Tuttavia, la faccenda risulta essere appunto poco chiara ed è per questa ragione che, pochi giorni fa, un team di 80 esperti di leggi informatiche e protezione dei dati personali ha firmato una lettera di quattro pagine, pubblicata sul The Guardian ed indirizzata al colosso di Mountain View, nella quale hanno infatti preteso un elenco preciso di tutti i passaggi da seguire nelle richieste di diritto all’oblio, in modo da far capire a tutti, parti lese e parti chiamate in causa, nonché all’opinione pubblica, se tali richieste garantiscano davvero o solo all’apparenza una totale difesa della privacy o meno. Tra questi esperti firmatari vi sono anche alcuni membri del Comitato Consultivo di Google, al fine di sottolineare ancor di più il peso delle parole scritte nella lettera.

Nel botta e risposta riguardante tali dubbi e perplessità, Peter Fleischer, consulente generale della privacy di Google, ha recentemente affermato, durante un incontro con degli esperti europei di protezione dei dati digitali a maggio, che Big G “sta stilando un vasto programma legislativo, molto dettagliato, riguardo il diritto all’oblio”, ma la risposta degli 80 esperti è stata:” È’ vero, ma la sta stilando tenendo, come al solito, allo scuro le parti interessate.” Per questo motivo, un altro portavoce di Google ha affermato che “un rapporto chiaro e trasparente verrà pubblicato entro sei mesi dalla decisione di creare una legge sul diritto all’oblio, in modo da dare a tutti, nessuno escluso, la possibilità di comprenderla appieno. Il nostro sulla trasparenza delle richieste è in continua evoluzione e ci è molto utile ricevere dei feedback come questa lettera per comprendere cosa possa essere utile per l’opinione pubblica. Terremo quindi in considerazione queste idee proposte dagli esperti, usandole come contrappesi opposti ai vari limiti, riguardanti la fattibilità di tale legge e la protezione dei dati personali, che si pareranno dinanzi nel nostro cammino.”

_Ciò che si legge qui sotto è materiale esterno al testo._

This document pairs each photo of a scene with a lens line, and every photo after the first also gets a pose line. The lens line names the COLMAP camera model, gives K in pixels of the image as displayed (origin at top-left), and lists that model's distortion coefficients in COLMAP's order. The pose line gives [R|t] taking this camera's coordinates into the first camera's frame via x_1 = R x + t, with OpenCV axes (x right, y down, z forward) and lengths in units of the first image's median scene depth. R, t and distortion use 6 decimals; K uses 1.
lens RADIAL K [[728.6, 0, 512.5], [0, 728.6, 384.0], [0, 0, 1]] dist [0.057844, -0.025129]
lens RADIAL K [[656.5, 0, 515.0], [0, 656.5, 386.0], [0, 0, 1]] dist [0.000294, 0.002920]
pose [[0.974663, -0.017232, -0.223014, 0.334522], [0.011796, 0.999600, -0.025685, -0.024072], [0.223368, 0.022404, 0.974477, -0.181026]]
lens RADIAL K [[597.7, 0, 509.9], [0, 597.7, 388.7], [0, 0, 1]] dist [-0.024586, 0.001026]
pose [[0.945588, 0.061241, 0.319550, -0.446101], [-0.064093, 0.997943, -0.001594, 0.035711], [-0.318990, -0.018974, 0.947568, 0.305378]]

Ora, se Google ascolterà o no i pareri di questi esperti resta un vero mistero, poiché solo quando questo fantomatico rapporto sulla trasparenza verrà pubblicato, sapremo se il portavoce ha detto la verità, ma ciò che è certo è che, a mio parere, appariranno molti altri ostacoli nel cammino di Big G, che dovrà sopportare le costanti pressioni di chi è interessato, ditta o agenzia governativa che sia, nella continua e incessante raccolta e disponibilità di dati personali online.

Intanto, Microsoft ha già realizzato da sei mesi un modulo da compilare online per richiedere la cancellazione dei propri dati dal suo motore di ricerca Bing, quindi fatevi avanti, maniaci della privacy.